Kamens had no idea. Continental it seems, also had no idea. "I realised she was missing when I got a phone call from my father-in-law saying, 'Where's Miriam?'," he says.
When Miriam did not turn up in Cleveland, the airline could not tell her grandfather where she might be. When she surfaced in Newark with no one to greet her, airline personnel left a message on his answer-phone urging him to pick her up, but failed to notice from her paperwork that she was off course.
Kamens was "panic-stricken". For almost an hour he did not know where his daughter might be. Nor, he says, did the airline. And it was he, having noticed when taking her to the gate that two aircraft were loading from the same door, who finally worked out her likely location.
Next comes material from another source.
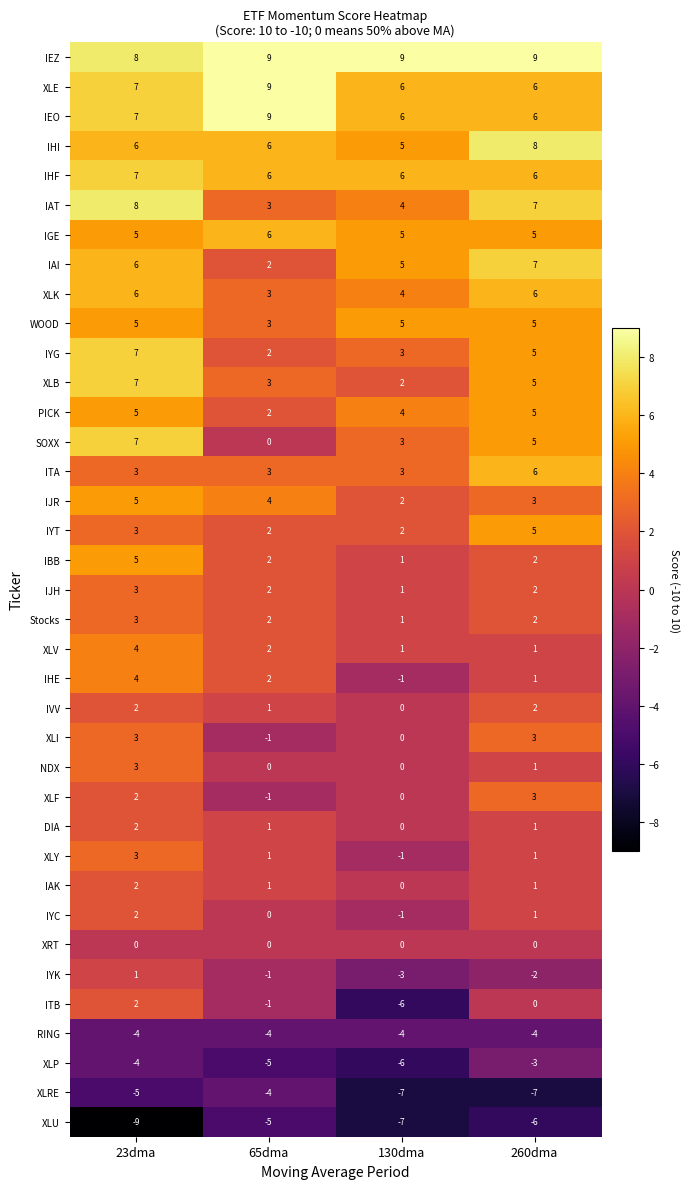

What is the sum of all XLY values?

4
"The only reason they were able to figure it out at all is because I told them that there had been a flight to Newark boarding at the same gate and the best possible explanation for her whereabouts was that the gate agent put her on the wrong flight."
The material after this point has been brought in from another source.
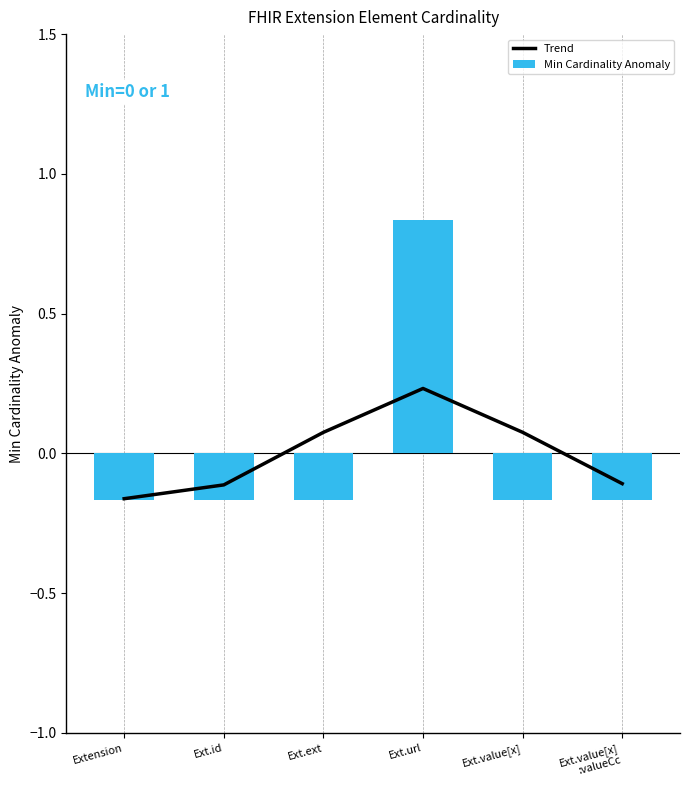

What is the spread (max minus min) of values at Ext.value[x]?

0.2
Luckily, Miriam (who did not have a mobile phone with her) was tracked down a short time later, safe and sound, and according to her dad "she didn't even realise she was in the wrong city". By the end of the day, she was in the right place.
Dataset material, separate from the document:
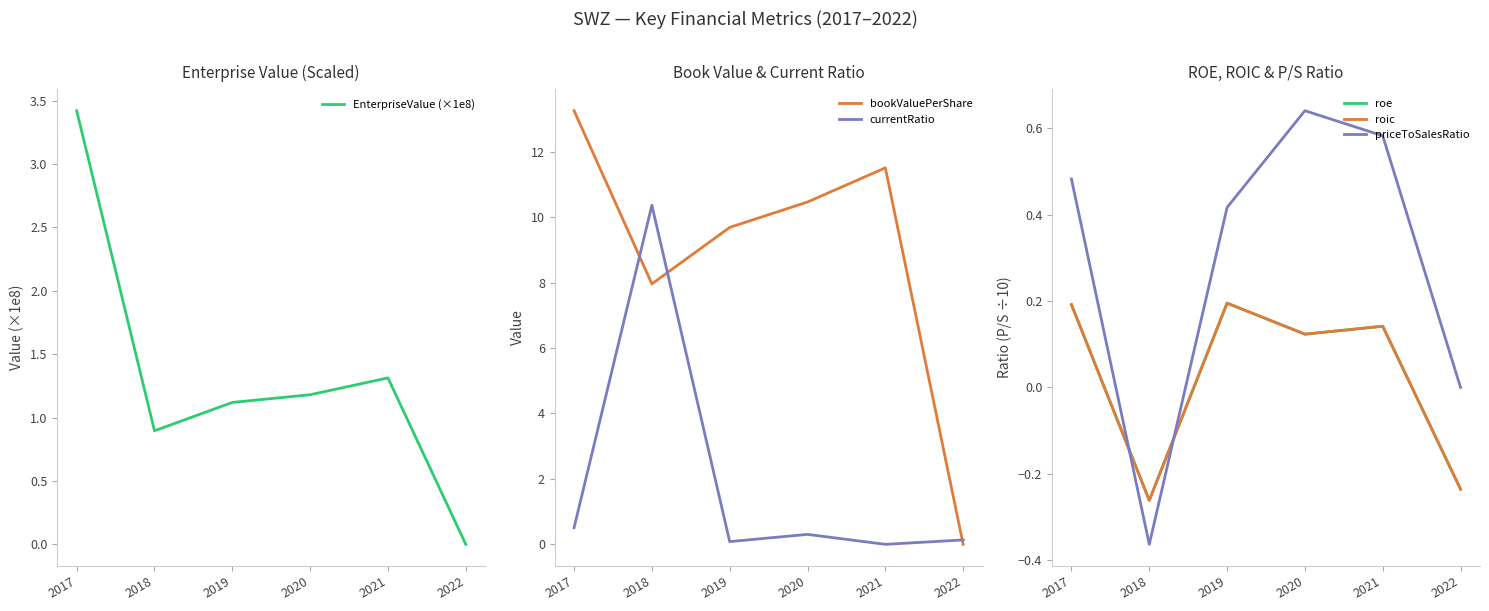

How many data points in EnterpriseValue (×1e8) are less than 1?

2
Even on the right flight, things can go wrong. In December 2007, 5-year-old Sara Maude St Louis was travelling alone from her home in Edmonton, Canada, on WestJet to see her father on the other side of the country.
Pierre Cataford, a father of four sitting next to her, said the girl was ignored throughout the five-hour journey. When she became frightened, he called her father in Montreal from the plane so she could be reassured.
When the flight landed, it was Cataford who helped her gather her things and get her coat. And when no one came to escort her from the plane, he then accompanied her - without objection from the crew who failed to act on the large UM tag around her neck - to the luggage area where her father was waiting.
"She was alone. Nobody came to see her. Nobody asked if she was okay. It was unbelievable," Steve St Louis told Canada's CBC news.
If anyone thinks these sorts of scenarios can't possibly happen here, think again. Speaking on a Trade Me forum, Aaron in Tauranga says that about five years ago, he sent his then 8-year-old daughter to Auckland as a UM where his sister was to meet her on arrival.
When weather in Auckland turned bad, the plane was forced to turn back. It was only when his sister called to say the plane hadn't arrived in Auckland that he discovered his daughter was in Tauranga, left on her own in a room at the airport, watching television.
He returned to the airport where he was told they were going to bus her up with the other passengers. "When I asked who would be responsible for seeing her off at the other end, they said the bus driver would be with her until she was signed over to my sister."
Instead, his sister found his daughter "wandering around Auckland Airport by herself. They'd just dropped her off."
While an airline representative did apologise for the incident, he now wishes he hadn't let the matter drop so easily. "I wish I had taken it further at the time but I was so relieved when the whole bloody episode was over ..."
Still, given the hordes of children who do fly across the world alone every day, mix-ups are few and far between. And many airlines have gone out of their way to make the experience pleasant, providing supervised UM lounges complete with snacks and fizzy drinks, large-screen televisions, DVDs, books, games and arts and crafts.
My own 12-year-old, now back from a week visiting Aunty Kim in Australia, also had a smooth passage - though apparently her passport failed to scan on the way back and, for a few seconds,, said Julie, she was "like, freaking terrified" that Australian immigration wouldn't let her home.
"Like, the sky chick could have been better about helping me out, you know. I mean, I was like, freaking out and she was not, like, helping. At all."
"But she was all right, wasn't she? She walked you to the gate and made sure you were all good and sorted?" I ask as we make our way out the terminal building, now thinking maybe I should never have let her go.
"Yeah," she says, suddenly terribly pre-occupied with her hair. "Whatever."